Strikes - a living wage and Europe's glass house

Let's cut the bull for five minutes and call a South African spade a shovel.

  1. The government has failed. Service delivery; job-creation and an improvement in living standards has fallen short of the political promissory note. Paradoxically, the ensuing leadership vacuum has given intellectually questionable and morally obtuse opportunists the platform to fuel discontent.
  2. Government excess and nepotism is no different or more morally corrupt than the culturally entrenched nepotistic employment practices and excesses common in the private sector. 
  3. The unions have lost relevance. NUM, in particular, has forfeited control; lacking the strategic vision, leadership qualities and structural continuity to motivate effective collective bargaining. When dialogue fails, militant violence must follow.  
  4. The strikes in the mining and transport industry are tangible manifestations of the current misalignment between the expectations of the general population and the ability of the country to service those claims. The private sector, specifically those companies structurally confined within the geographic region, lacks the margin to pass on a higher wage bill to consumers. The cycle intensifies when consumers themselves face further cost-push realignment; usually a down-scaling.
  5. Education is neither pragmatic nor sufficiently preparatory for effective participation in the global environment. The negative economic consequences of the largely defunct educational system will emerge in the next decade, effectively negating an entire generations' creative potential.
  6. Structural inadequacies and largely porous borders strain the rule of law, promoting violence, ethnic mistrust and racial bias.
  7. Publicly reported remuneration excesses in the formal private sector fuels the corporate culture of personal gain and systematic asset stripping at the expense of longevity and so on and so on...
Notwithstanding all of the above, the South African situation is not much different from the structural failures in both Europe and the US. European corruption, nepotism, ineffectual leadership and the emerging militancy of its populace is neither imagined nor surprising. Political ineptitude, tax evasion and corporate excess at the highest levels is systemic. 

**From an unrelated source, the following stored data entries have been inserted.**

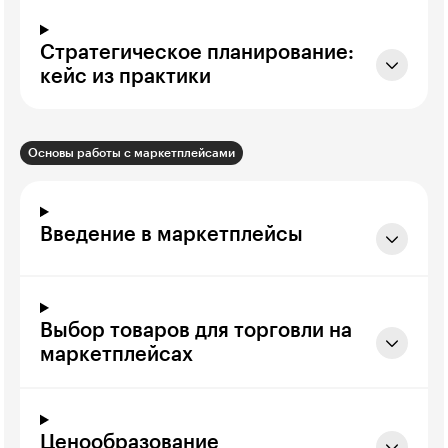
Стратегическое планирование:
кейс из практики
Основы работы с маркетплейсами
Введение в маркетплейсы
Выбор товаров для торговли на
маркетплейсах
Ценообразование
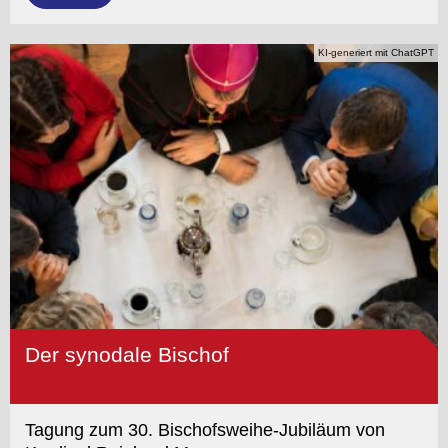
KI-generiert mit ChatGPT
Der synodale Bischof
Tagung zum 30. Bischofsweihe-Jubiläum von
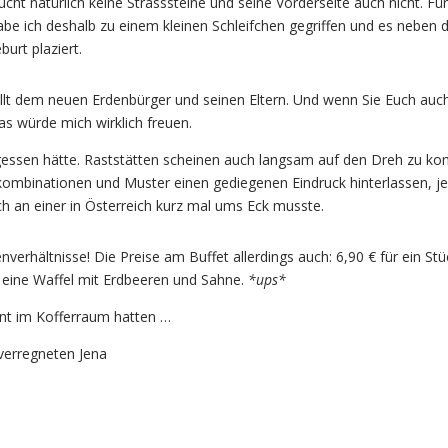
ucht natürlich keine Strasssteine und seine Vorderseite auch nicht. Für
abe ich deshalb zu einem kleinen Schleifchen gegriffen und es neben
burt plaziert.
fällt dem neuen Erdenbürger und seinen Eltern. Und wenn Sie Euch auc
as würde mich wirklich freuen.
rgessen hätte. Raststätten scheinen auch langsam auf den Dreh zu k
ombinationen und Muster einen gediegenen Eindruck hinterlassen, je
ich an einer in Österreich kurz mal ums Eck musste.
enverhältnisse! Die Preise am Buffet allerdings auch: 6,90 € für ein Stü
r eine Waffel mit Erdbeeren und Sahne.
*ups*
ant im Kofferraum hatten …
verregneten Jena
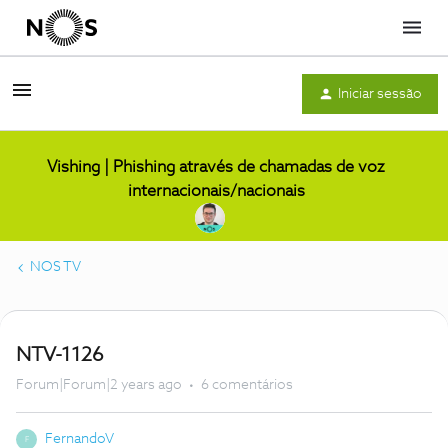
Menu
Iniciar sessão
Vishing | Phishing através de chamadas de voz
internacionais/nacionais
NOS TV
NTV-1126
Forum|Forum|2 years ago
6 comentários
FernandoV
F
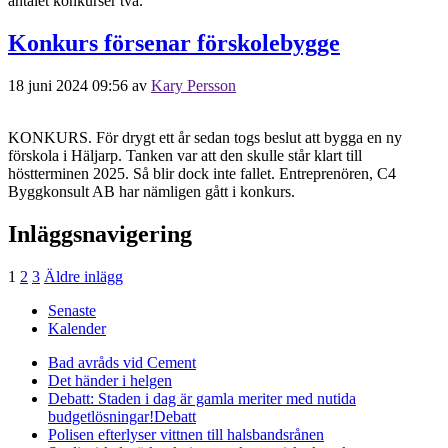
antalet konkurser två.
Konkurs försenar förskolebygge
18 juni 2024 09:56
av
Kary Persson
KONKURS. För drygt ett år sedan togs beslut att bygga en ny
förskola i Häljarp. Tanken var att den skulle står klart till
höstterminen 2025. Så blir dock inte fallet. Entreprenören, C4
Byggkonsult AB har nämligen gått i konkurs.
Inläggsnavigering
1
2
3
Äldre inlägg
Senaste
Kalender
Bad avråds vid Cement
Det händer i helgen
Debatt: Staden i dag är gamla meriter med nutida
budgetlösningar!
Debatt
Polisen efterlyser vittnen till halsbandsrånen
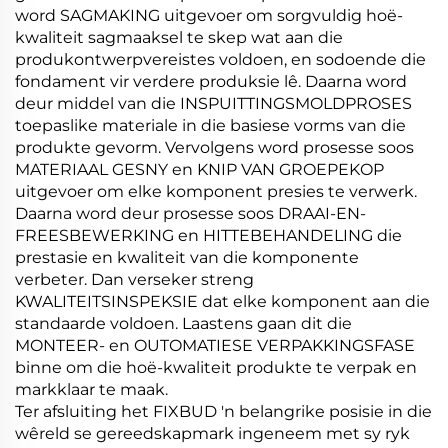
word SAGMAKING uitgevoer om sorgvuldig hoë-
kwaliteit sagmaaksel te skep wat aan die
produkontwerpvereistes voldoen, en sodoende die
fondament vir verdere produksie lê. Daarna word
deur middel van die INSPUITTINGSMOLDPROSES
toepaslike materiale in die basiese vorms van die
produkte gevorm. Vervolgens word prosesse soos
MATERIAAL GESNY en KNIP VAN GROEPEKOP
uitgevoer om elke komponent presies te verwerk.
Daarna word deur prosesse soos DRAAI-EN-
FREESBEWERKING en HITTEBEHANDELING die
prestasie en kwaliteit van die komponente
verbeter. Dan verseker streng
KWALITEITSINSPEKSIE dat elke komponent aan die
standaarde voldoen. Laastens gaan dit die
MONTEER- en OUTOMATIESE VERPAKKINGSFASE
binne om die hoë-kwaliteit produkte te verpak en
markklaar te maak.
Ter afsluiting het FIXBUD 'n belangrike posisie in die
wêreld se gereedskapmark ingeneem met sy ryk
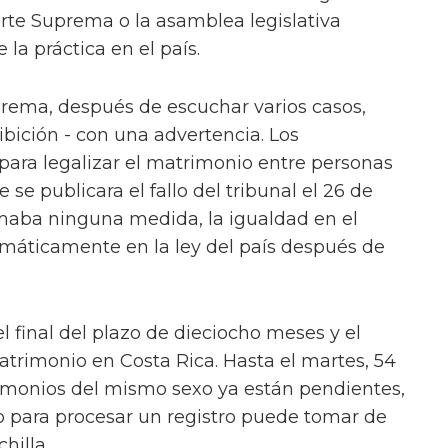
orte Suprema o la asamblea legislativa
 la práctica en el país.
prema, después de escuchar varios casos,
hibición - con una advertencia. Los
 para legalizar el matrimonio entre personas
e publicara el fallo del tribunal el 26 de
omaba ninguna medida, la igualdad en el
omáticamente en la ley del país después de
 final del plazo de dieciocho meses y el
trimonio en Costa Rica. Hasta el martes, 54
rimonios del mismo sexo ya están pendientes,
o para procesar un registro puede tomar de
hilla.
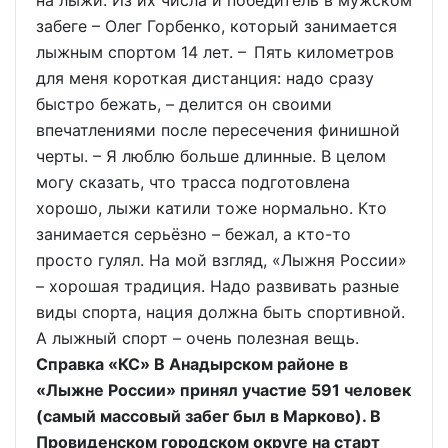
на лыжи. Из их числа и победитель в мужском
забеге – Олег Горбенко, который занимается
лыжным спортом 14 лет. – Пять километров
для меня короткая дистанция: надо сразу
быстро бежать, – делится он своими
впечатлениями после пересечения финишной
черты. – Я люблю больше длинные. В целом
могу сказать, что трасса подготовлена
хорошо, лыжи катили тоже нормально. Кто
занимается серьёзно – бежал, а кто-то
просто гулял. На мой взгляд, «Лыжня России»
– хорошая традиция. Надо развивать разные
виды спорта, нация должна быть спортивной.
А лыжный спорт – очень полезная вещь.
Справка «КС» В Анадырском районе в
«Лыжне России» принял участие 591 человек
(самый массовый забег был в Марково). В
Провиденском городском округе на старт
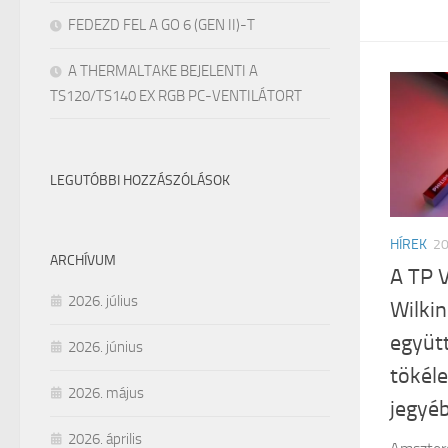
FEDEZD FEL A GO 6 (GEN II)-T
A THERMALTAKE BEJELENTI A
TS120/TS140 EX RGB PC-VENTILÁTORT
LEGUTÓBBI HOZZÁSZÓLÁSOK
HÍREK
2
ARCHÍVUM
A TP 
2026. július
Wilkin
együt
2026. június
tökéle
2026. május
jegyé
2026. április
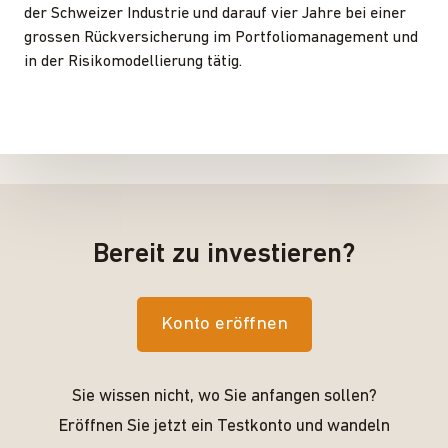
der Schweizer Industrie und darauf vier Jahre bei einer
grossen Rückversicherung im Portfoliomanagement und
in der Risikomodellierung tätig.
Bereit zu investieren?
Konto eröffnen
Sie wissen nicht, wo Sie anfangen sollen?
Eröffnen Sie jetzt ein Testkonto und wandeln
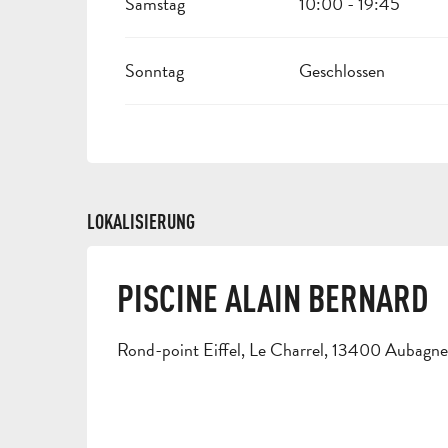
Samstag
10:00 - 19:45
Sonntag
Geschlossen
LOKALISIERUNG
PISCINE ALAIN BERNARD
Rond-point Eiffel, Le Charrel, 13400 Aubagne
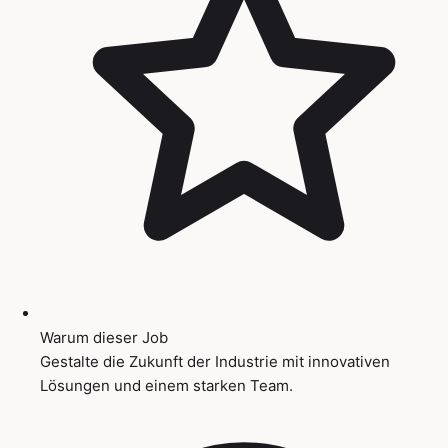
Warum dieser Job
Gestalte die Zukunft der Industrie mit innovativen
Lösungen und einem starken Team.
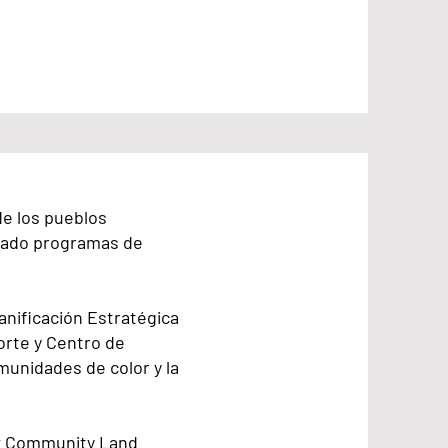
e los pueblos
llado programas de
nificación Estratégica
orte y Centro de
omunidades de color y la
ew Community Land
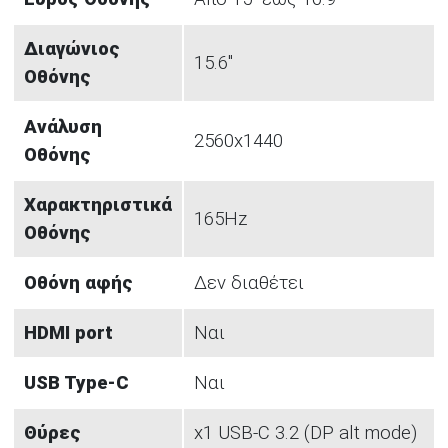
Διαγώνιος
15.6"
Οθόνης
Ανάλυση
2560x1440
Οθόνης
Χαρακτηριστικά
165Hz
Οθόνης
Οθόνη αφής
Δεν διαθέτει
HDMI port
Ναι
USB Type-C
Ναι
Θύρες
x1 USB-C 3.2 (DP alt mode)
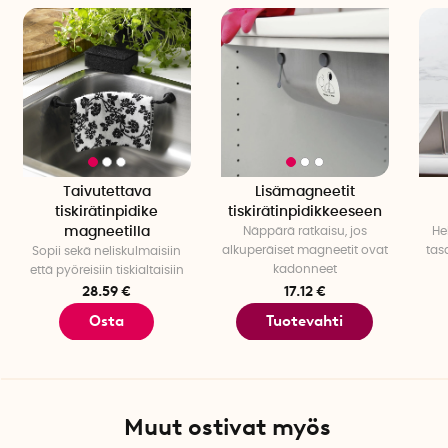
Taivutettava
Lisämagneetit
tiskirätinpidike
tiskirätinpidikkeeseen
magneetilla
Näppärä ratkaisu, jos
He
alkuperäiset magneetit ovat
tasa
Sopii sekä neliskulmaisiin
kadonneet
että pyöreisiin tiskialtaisiin
28.59 €
17.12 €
Osta
Tuotevahti
Muut ostivat myös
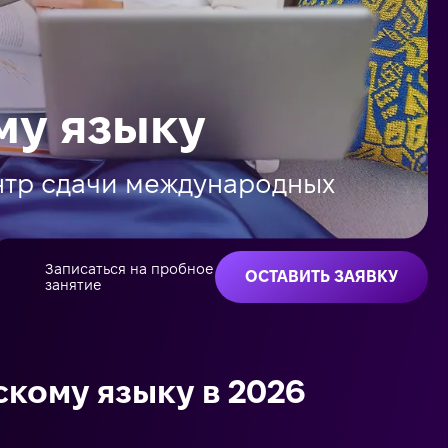
му языку
ентр сдачи международных
Записаться на пробное
ОСТАВИТЬ ЗАЯВКУ
занятие
скому языку в 2026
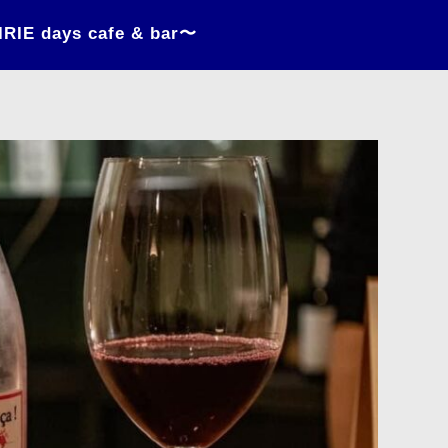
 days cafe & bar〜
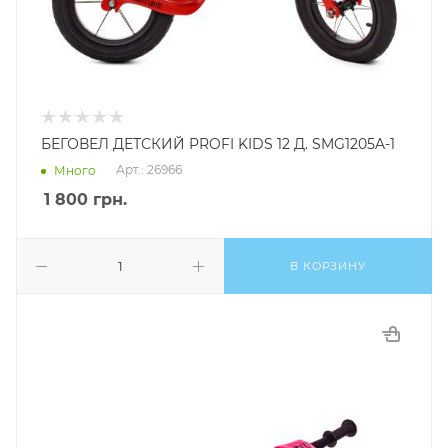
БЕГОВЕЛ ДЕТСКИЙ PROFI KIDS 12 Д. SMG1205A-1
Арт.: 26966
Много
1 800
грн.
В КОРЗИНУ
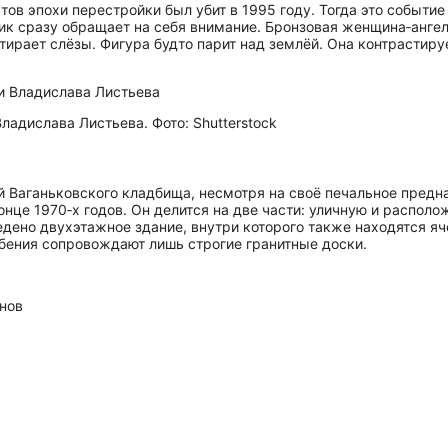
ов эпохи перестройки был убит в 1995 году. Тогда это событие
ик сразу обращает на себя внимание. Бронзовая женщина‑анге
ирает слёзы. Фигура будто парит над землёй. Она контрастируе
ладислава Листьева. Фото: Shutterstock
­стей Ваганьковского кладбища, несмотря на своё печальное пре
конце 1970‑х годов. Он делится на две части: уличную и распо
дено двухэтажное здание, внутри которого также находятся яч
бения сопровождают лишь строгие гранитные доски.
анов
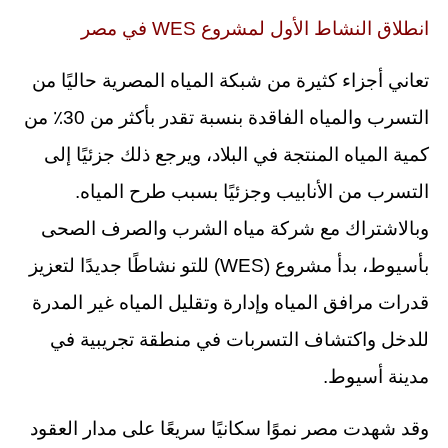
انطلاق النشاط الأول لمشروع WES في مصر
تعاني أجزاء كثيرة من شبكة المياه المصرية حاليًا من
التسرب والمياه الفاقدة بنسبة تقدر بأكثر من 30٪ من
كمية المياه المنتجة في البلاد، ويرجع ذلك جزئيًا إلى
التسرب من الأنابيب وجزئيًا بسبب طرح المياه.
وبالاشتراك مع شركة مياه الشرب والصرف الصحى
بأسيوط، بدأ مشروع (WES) للتو نشاطًا جديدًا لتعزيز
قدرات مرافق المياه وإدارة وتقليل المياه غير المدرة
للدخل واكتشاف التسربات في منطقة تجريبية في
مدينة أسيوط.
وقد شهدت مصر نموًا سكانيًا سريعًا على مدار العقود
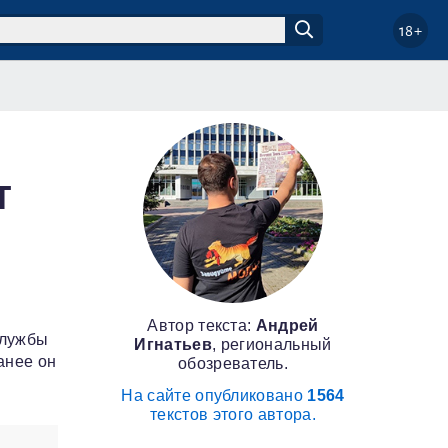
18+
т
Автор текста:
Андрей
службы
Игнатьев
, региональный
анее он
обозреватель.
На сайте опубликовано
1564
текстов этого автора.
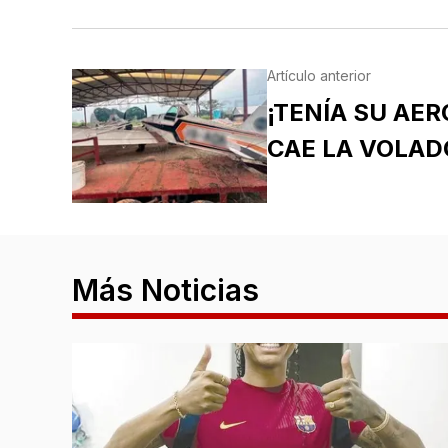
Artículo anterior
¡TENÍA SU AER
CAE LA VOLA
Más Noticias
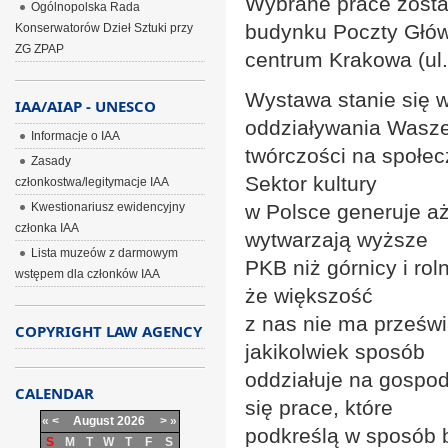
Wybrane prace zost
Ogólnopolska Rada
budynku Poczty Głów
Konserwatorów Dzieł Sztuki przy
ZG ZPAP
centrum Krakowa (ul.
Wystawa stanie się w
IAA/AIAP - UNESCO
oddziaływania Wasze
Informacje o IAA
twórczości na społecz
Zasady
Sektor kultury
członkostwa/legitymacje IAA
Kwestionariusz ewidencyjny
w Polsce generuje aż 
członka IAA
wytwarzają wyższe
Lista muzeów z darmowym
PKB niż górnicy i rol
wstępem dla członków IAA
że większość
z nas nie ma prześwi
COPYRIGHT LAW AGENCY
jakikolwiek sposób
oddziałuje na gospod
CALENDAR
się prace, które
«
<
August
2026
>
»
podkreślą w sposób b
S
M
T
W
T
F
S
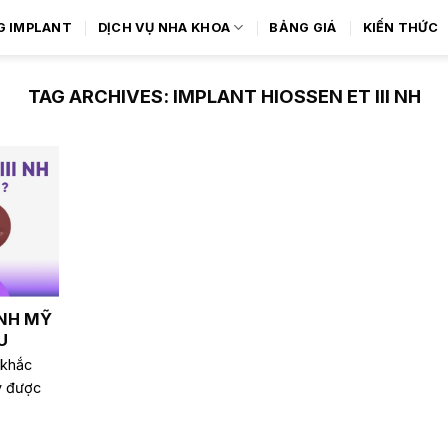
G IMPLANT
DỊCH VỤ NHA KHOA
BẢNG GIÁ
KIẾN THỨC
TAG ARCHIVES:
IMPLANT HIOSSEN ET III NH
 NH MỸ
U
 khắc
ay được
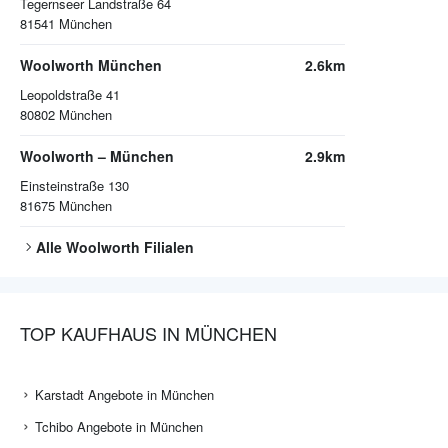
Tegernseer Landstraße 64
81541
München
Woolworth München
2.6km
Leopoldstraße 41
80802
München
Woolworth – München
2.9km
Einsteinstraße 130
81675
München
Alle
Woolworth
Filialen
TOP KAUFHAUS IN MÜNCHEN
Karstadt Angebote in München
Tchibo Angebote in München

Critically, although most condemn the associated violence, you could argue that the strikers demanding a living wage are correct in their claims that hitherto local and now internationally domiciled mines have been stripping this country's assets for far too long. Is there a case to pursue a national policy of resource-ownership? Why not rather pay contracted mines for their extraction skills, infrastructural spend and intellectual capital and pay them generously? Market the refined, rather than the raw product, through a state-owned central hub managed by the private sector, also contracted and paid generously. Strategically viable? Yes. Socially acceptable? Perhaps. Timeous and innovative? Definitely. 

At its core South Africa's mineral wealth, currently residing in the corporate / capital structures of Europe, has not made her people prosperous and you don't have to look too far to see why.